— WHAT TO WORK ON —
Images do not belong in the copy. Retype all the entries below exactly.

··········

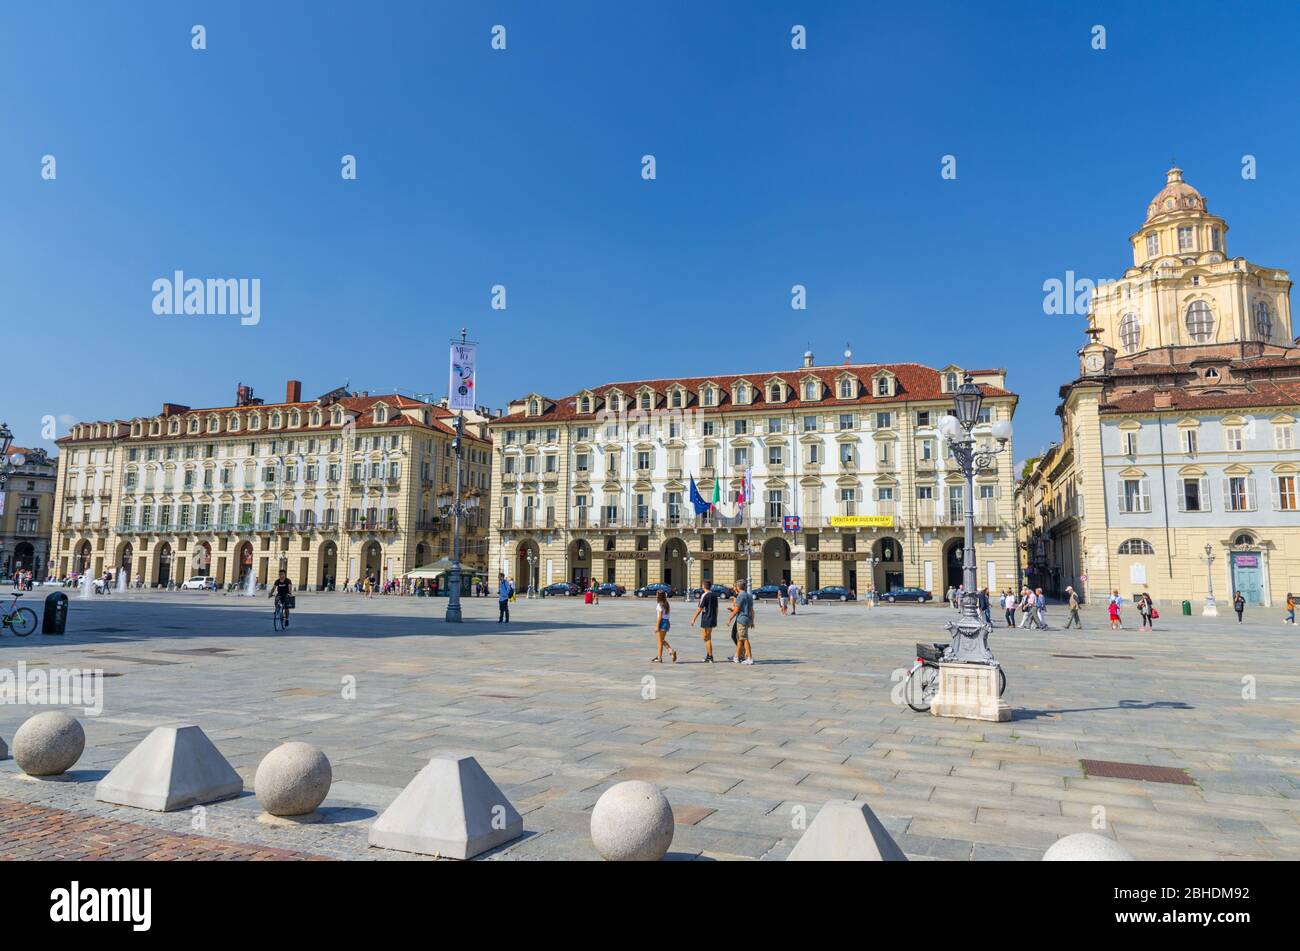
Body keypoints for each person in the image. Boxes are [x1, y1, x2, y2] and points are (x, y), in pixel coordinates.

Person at [728, 578, 755, 665]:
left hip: (741, 619)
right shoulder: (748, 595)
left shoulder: (740, 595)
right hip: (747, 619)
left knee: (744, 638)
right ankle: (736, 656)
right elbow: (751, 610)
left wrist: (730, 619)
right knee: (739, 638)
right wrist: (752, 620)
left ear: (738, 587)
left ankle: (749, 658)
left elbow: (737, 609)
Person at [690, 582, 720, 662]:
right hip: (712, 618)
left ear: (703, 586)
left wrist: (693, 619)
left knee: (706, 638)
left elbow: (700, 608)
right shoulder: (714, 595)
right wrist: (715, 618)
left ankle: (710, 656)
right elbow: (717, 609)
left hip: (706, 618)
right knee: (707, 637)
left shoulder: (704, 595)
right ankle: (708, 655)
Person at [652, 590, 677, 663]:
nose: (656, 595)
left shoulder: (660, 604)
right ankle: (670, 651)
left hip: (662, 622)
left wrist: (657, 626)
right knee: (662, 640)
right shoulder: (666, 603)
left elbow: (660, 616)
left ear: (658, 596)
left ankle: (659, 658)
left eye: (656, 594)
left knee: (660, 641)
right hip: (667, 622)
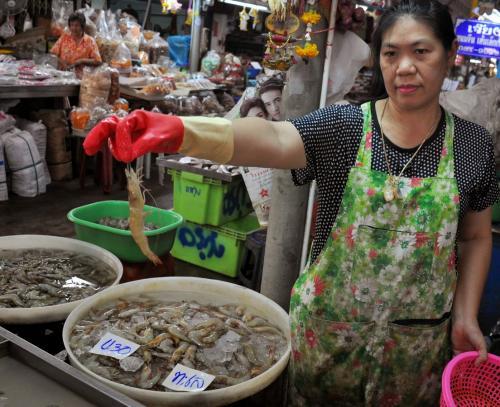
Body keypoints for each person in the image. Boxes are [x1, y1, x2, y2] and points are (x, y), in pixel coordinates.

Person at [83, 1, 499, 405]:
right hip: (329, 337)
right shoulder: (346, 126)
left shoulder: (474, 147)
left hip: (417, 346)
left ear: (450, 55)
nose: (404, 67)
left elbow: (476, 237)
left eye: (421, 51)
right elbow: (276, 137)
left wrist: (465, 316)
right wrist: (179, 130)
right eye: (391, 53)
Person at [50, 12, 102, 79]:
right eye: (72, 25)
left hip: (83, 78)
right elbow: (53, 54)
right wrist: (62, 62)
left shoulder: (90, 41)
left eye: (77, 25)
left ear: (82, 26)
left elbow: (98, 61)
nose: (74, 28)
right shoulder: (64, 38)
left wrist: (81, 61)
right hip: (63, 76)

··········

— RESULT OF THE TASK —
Body keypoints for each person in the image. Boxes are [x1, y1, x2, y2] and points are (x, y), in pixel coordinates.

Person at [728, 578, 755, 665]:
left hip: (741, 619)
right shoulder: (748, 595)
left shoulder: (740, 595)
right hip: (747, 619)
left knee: (744, 638)
right ankle: (736, 656)
right elbow: (751, 610)
left wrist: (730, 619)
right knee: (739, 638)
right wrist: (752, 620)
left ear: (738, 587)
left ankle: (749, 658)
left elbow: (737, 609)
Person at [690, 582, 720, 662]:
right hip: (712, 618)
left ear: (703, 586)
left wrist: (693, 619)
left knee: (706, 638)
left elbow: (700, 608)
right shoulder: (714, 595)
right wrist: (715, 618)
left ankle: (710, 656)
right elbow: (717, 609)
left hip: (706, 618)
right knee: (707, 637)
left shoulder: (704, 595)
right ankle: (708, 655)
Person at [652, 590, 677, 663]:
nose: (656, 595)
left shoulder: (660, 604)
right ankle: (670, 651)
left hip: (662, 622)
left wrist: (657, 626)
right knee: (662, 640)
right shoulder: (666, 603)
left elbow: (660, 616)
left ear: (658, 596)
left ankle: (659, 658)
left eye: (656, 594)
left knee: (660, 641)
right hip: (667, 622)
Body keypoints for each person in the image. Boxes are [x1, y1, x2, y2] and points are (x, y), in pixel coordinates.

Person at [83, 1, 499, 405]:
right hip: (329, 337)
right shoulder: (346, 126)
left shoulder: (474, 147)
left hip: (417, 346)
left ear: (450, 55)
nose: (404, 67)
left elbow: (476, 237)
left eye: (421, 51)
right elbow: (276, 137)
left wrist: (465, 316)
right wrist: (179, 130)
right eye: (391, 53)
Person at [50, 12, 102, 79]:
right eye: (72, 25)
left hip: (83, 78)
right elbow: (53, 54)
right wrist: (62, 62)
left shoulder: (90, 41)
left eye: (77, 25)
left ear: (82, 26)
left elbow: (98, 61)
nose: (74, 28)
right shoulder: (64, 38)
left wrist: (81, 61)
right hip: (63, 76)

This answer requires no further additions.